What about the privately owned family-operated stations, such as those in single markets like The Goodmon family's in Raleigh or The Manship family's in Baton Rouge? Or the family-owned groups such as Hubbard, Sunbeam, Morgan Murphy, and News-Press Gazette? If someone showed up with enough money, would the younger generations of these families be interested in selling and exiting the television broadcasting business while their assets still have significant value? (Here’s a phrase to remember: “Never say never.”)

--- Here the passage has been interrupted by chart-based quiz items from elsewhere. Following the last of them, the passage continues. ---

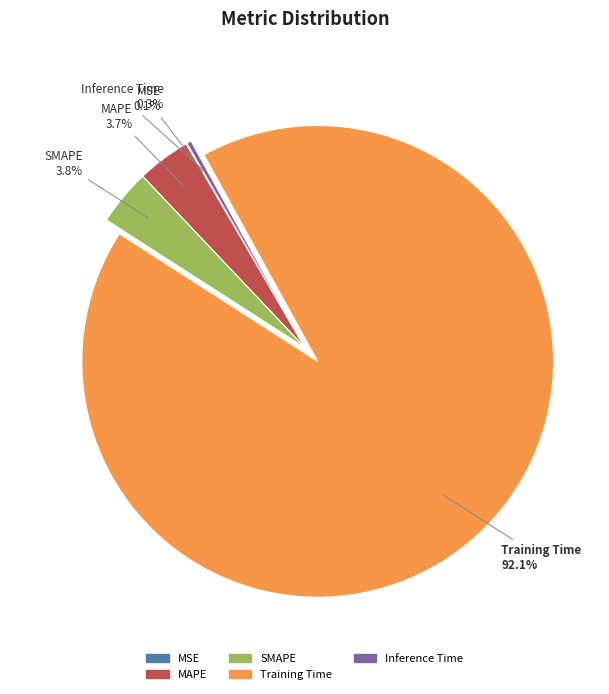

Does any single category account for the majority?

Yes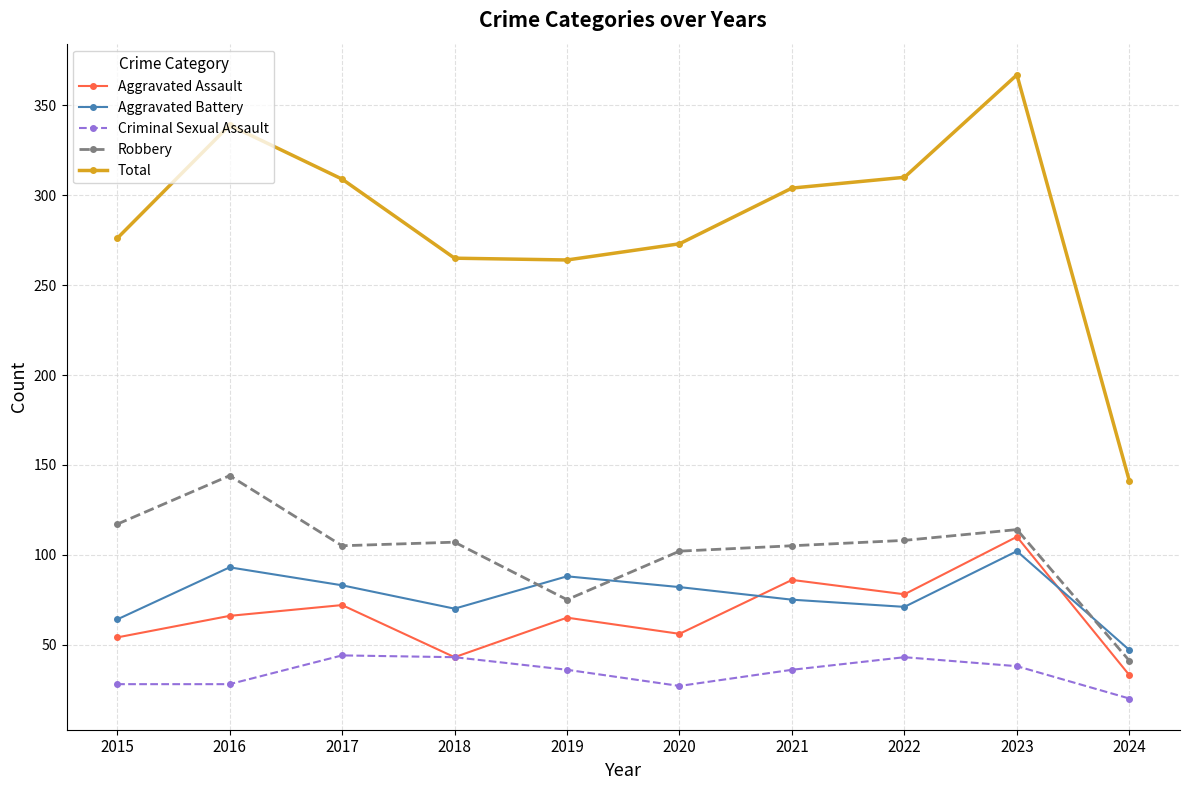

What is the value of the Aggravated Battery point at the 3rd from the left?

83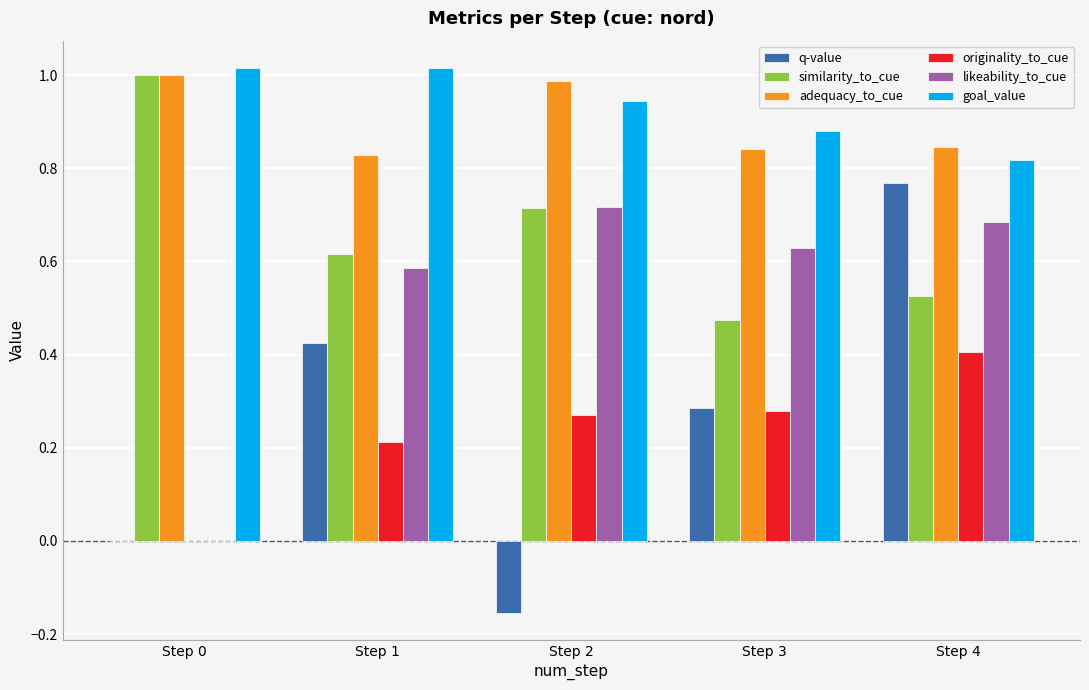

What is the total value across all series at Step 4?

4.1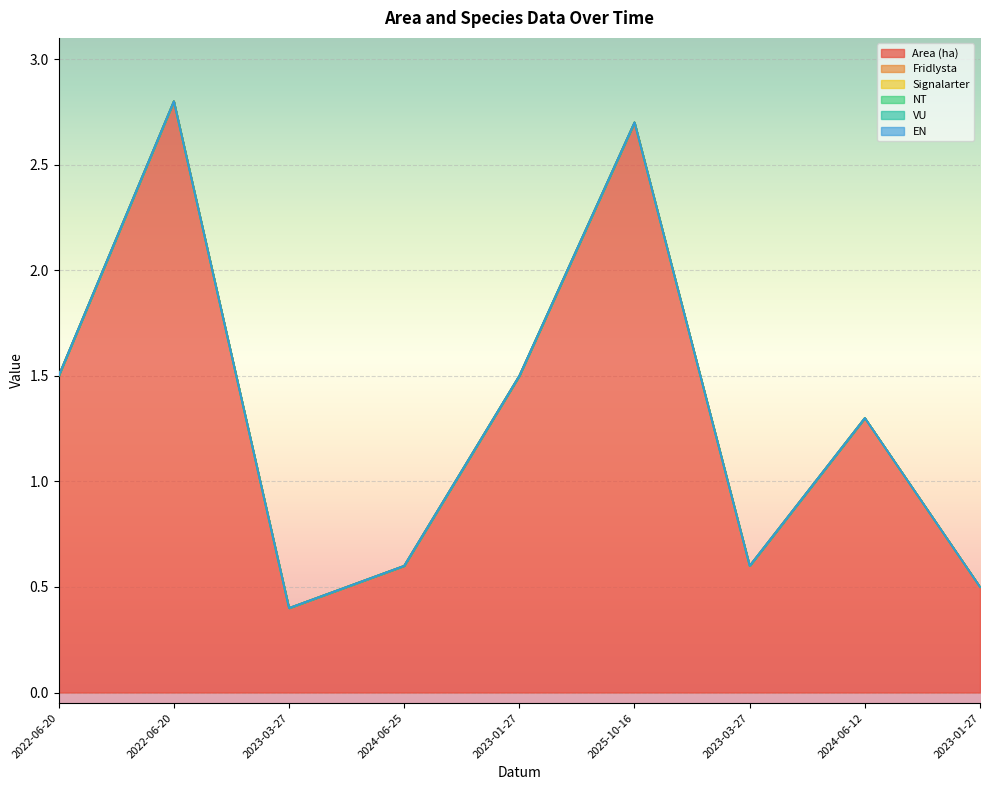

True or false: NT has more than 1 points higher than both neighbors.

False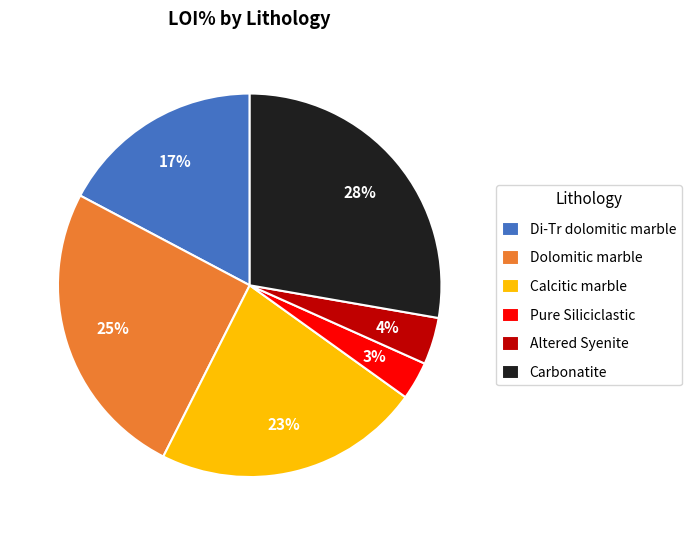

What is the ratio of the value at Di-Tr dolomitic marble to the value at Dolomitic marble?

0.7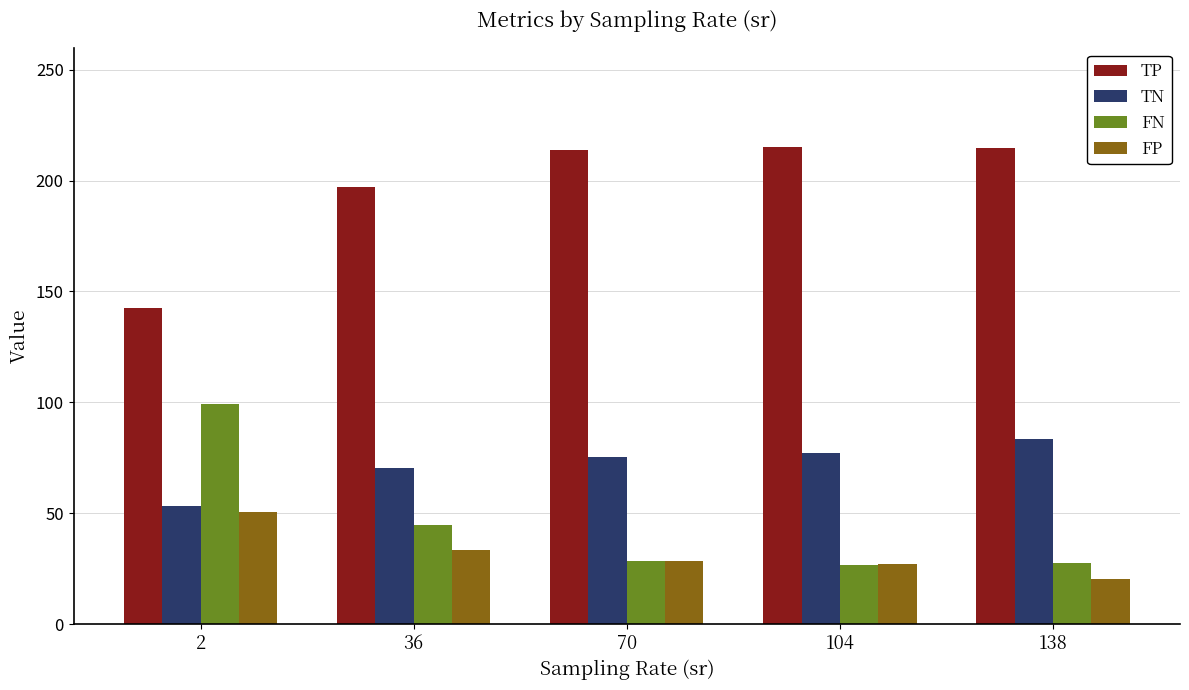

What are all the series names shown in the legend?

TP, TN, FN, FP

And no pondering of who might be sellers or buyers this fall would be complete without a mention of the Owned and Operated stations of the four big networks. The newly merged Paramount-Skydance says it still values the television business, even though the Paramount movie studio was the major attraction that led to the creation of the new PSKY trading symbol on Wall Street. But when those FCC-granted licenses for your O&O stations are the way for the current administration in Washington to make your business just a little more difficult, how much are they really worth?

Or conversely, perhaps you want to increase the flow of retransmission consent revenue directly into the network’s bottom line? Then maybe expanding your O&O group would make sense? Does anyone not believe that Disney might at least consider the idea of owning the ABC affiliate in the same Central Florida market where it operates its very successful theme parks and cruise line?

For the record, we don’t know if any of these wild ideas has any basis in reality. All we know is that many C-suite executives are waiting and watching to see what will happen next. Along with their employees, of course. The fourth quarter of 2025, along with all four quarters of 2026, still has a lot of time left on the clock.

And nobody in the TV station business wants to get upset by "a buzzer beater."